LOS ANGELES, Feb 28 (Reuters) - A safety board has recommended that certain AIDS patients taking part in a study of GlaxoSmithKline Plc's (GSK.L) Epzicom consider switching to Gilead Sciences Inc's (GILD.O) Truvada, sending Gilead's shares up about 4 percent on Thursday.

The National Institute of Allergy and Infectious Disease's AIDS Clinical Trials Group, a unit of the National Institutes of Health, is comparing the two drugs in a head-to-head trial involving 1,858 patients.

The unit said on Thursday that an independent Data and Safety Monitoring Board recently found that for patients with high levels of HIV virus, treatment regimens containing Epzicom were less effective at controlling the virus than regimens containing Truvada.

The board also found that patients with high levels of HIV virus treated with Epzicom developed side effects such as body aches and high cholesterol more quickly.
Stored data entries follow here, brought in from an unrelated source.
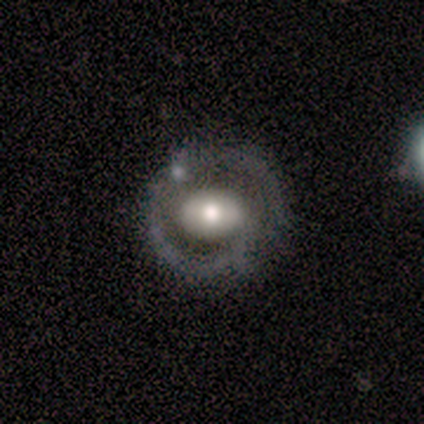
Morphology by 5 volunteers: This appears to be a featured or disk galaxy (80%) with no bar (50%), 1 (50%, tied with 2) tight (50%, tied with loose) spiral arms (50%, tied with no) and a moderate central bulge (100%). Merging: none (40%, tied with minor disturbance).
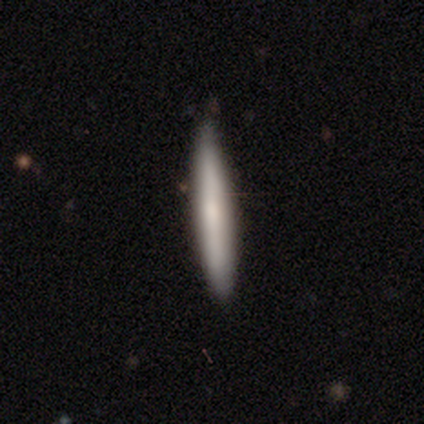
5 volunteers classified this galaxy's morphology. Smooth or featured?
  - smooth: 60% *
  - featured or disk: 40%
  - star or artifact: 0%
How rounded?
  - cigar-shaped: 100% *
  - round: 0%
  - in between: 0%
Merging?
  - none: 100% *
  - minor disturbance: 0%
  - major disturbance: 0%
  - merger: 0%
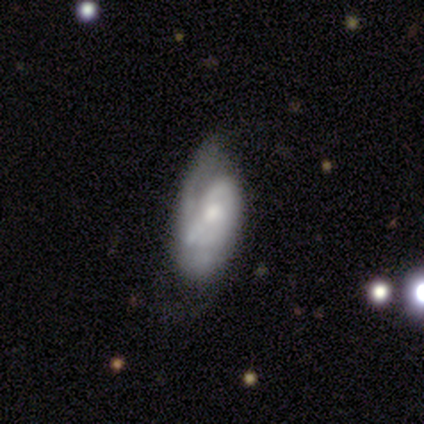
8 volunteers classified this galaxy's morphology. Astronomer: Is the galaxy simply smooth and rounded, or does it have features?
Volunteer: featured or disk — 62%.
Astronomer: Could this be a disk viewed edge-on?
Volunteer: no — 100%.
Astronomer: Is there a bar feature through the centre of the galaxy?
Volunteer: no — 80%.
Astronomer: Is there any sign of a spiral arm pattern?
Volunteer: yes — 100%.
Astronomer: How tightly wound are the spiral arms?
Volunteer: tight — 60% (runner-up: medium, 40%).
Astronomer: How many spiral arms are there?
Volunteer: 1 — 40%, tied with 2 at 40%.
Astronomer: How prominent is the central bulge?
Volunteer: moderate — 80%.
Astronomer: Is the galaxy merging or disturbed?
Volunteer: minor disturbance — 43%, tied with major disturbance at 43%.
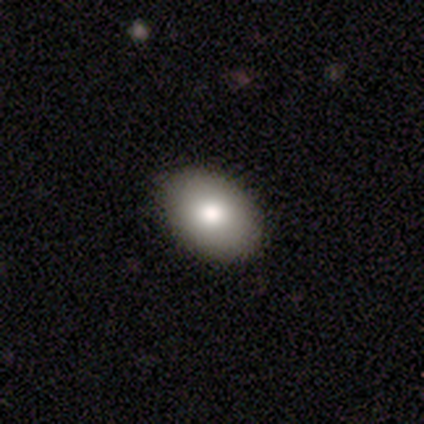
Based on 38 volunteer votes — This is likely a smooth galaxy (68%). How rounded: clearly in between (81%). Merging: likely none (62%).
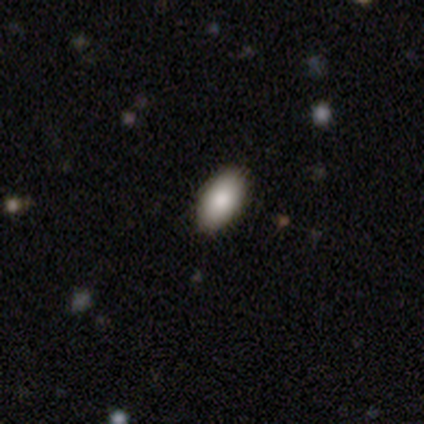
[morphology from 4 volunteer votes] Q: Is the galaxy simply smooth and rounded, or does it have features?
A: smooth — 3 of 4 (75%).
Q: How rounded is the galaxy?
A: in between — 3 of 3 (100%).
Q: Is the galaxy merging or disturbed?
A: none — 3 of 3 (100%).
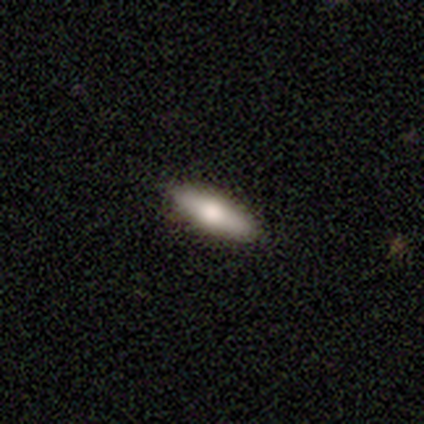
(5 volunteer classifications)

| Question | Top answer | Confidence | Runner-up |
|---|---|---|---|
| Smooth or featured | featured or disk | 60% | smooth (40%) |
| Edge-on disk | yes | 100% | — |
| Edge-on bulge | rounded | 100% | — |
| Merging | none | 100% | — |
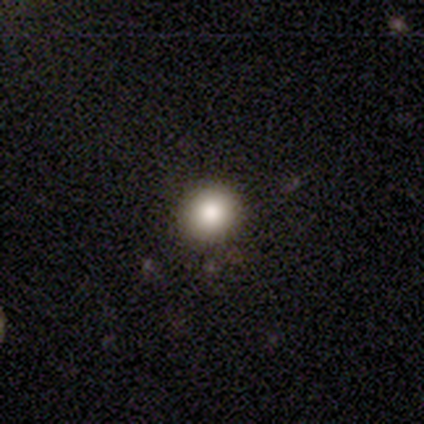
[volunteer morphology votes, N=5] A smooth galaxy with no disk features (100%) that is round (100%).

Vote fractions:
- Smooth or featured? smooth: 100% / featured or disk: 0% / star or artifact: 0%
- How rounded? round: 100% / in between: 0% / cigar-shaped: 0%
- Merging? none: 100% / minor disturbance: 0% / major disturbance: 0% / merger: 0%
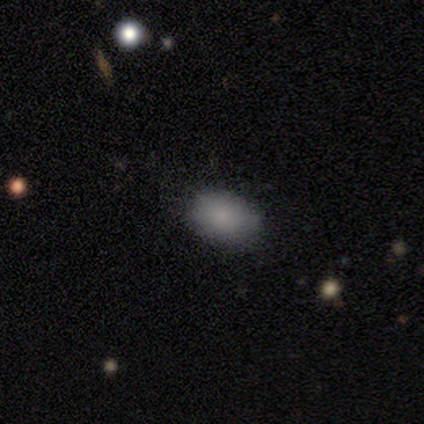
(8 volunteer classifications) A smooth galaxy with no disk features (75%) that is in between round and cigar-shaped (83%). Merging: none (57%).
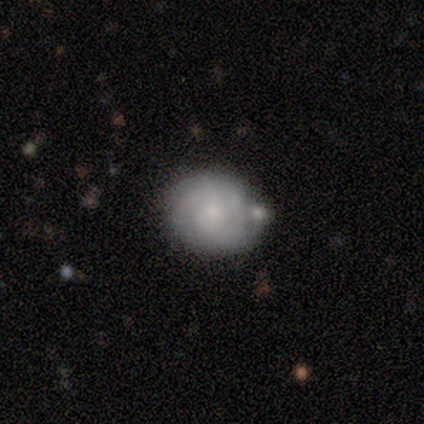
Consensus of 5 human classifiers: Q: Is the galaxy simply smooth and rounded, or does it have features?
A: smooth — 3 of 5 (60%).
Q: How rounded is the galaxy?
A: round — 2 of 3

Glaxo said in a statement that the NIH study did not routinely exclude patients at risk for a known reaction with Epzicom, which might have accounted for some adverse events.

The trial recommendation applies to about half the patients being treated with the Glaxo drug and, if translated to real world usage, could mean a 20 percent market share gain for Gilead's Truvada and Atripla, Morgan Stanley analyst Sapna Srivastava said in a research note on Thursday.

Truvada is a pill combining Gilead's Viread and Emtriva, also known as tenofovir and emtricitabine. Atripla is a three-drug pill that also includes Bristol-Myers Squibb Co's (BMY.N) Sustiva.

Glaxo's Epzicom combines AIDS drugs Ziagen, or abacavir, and Epivir, also known as lamivudine.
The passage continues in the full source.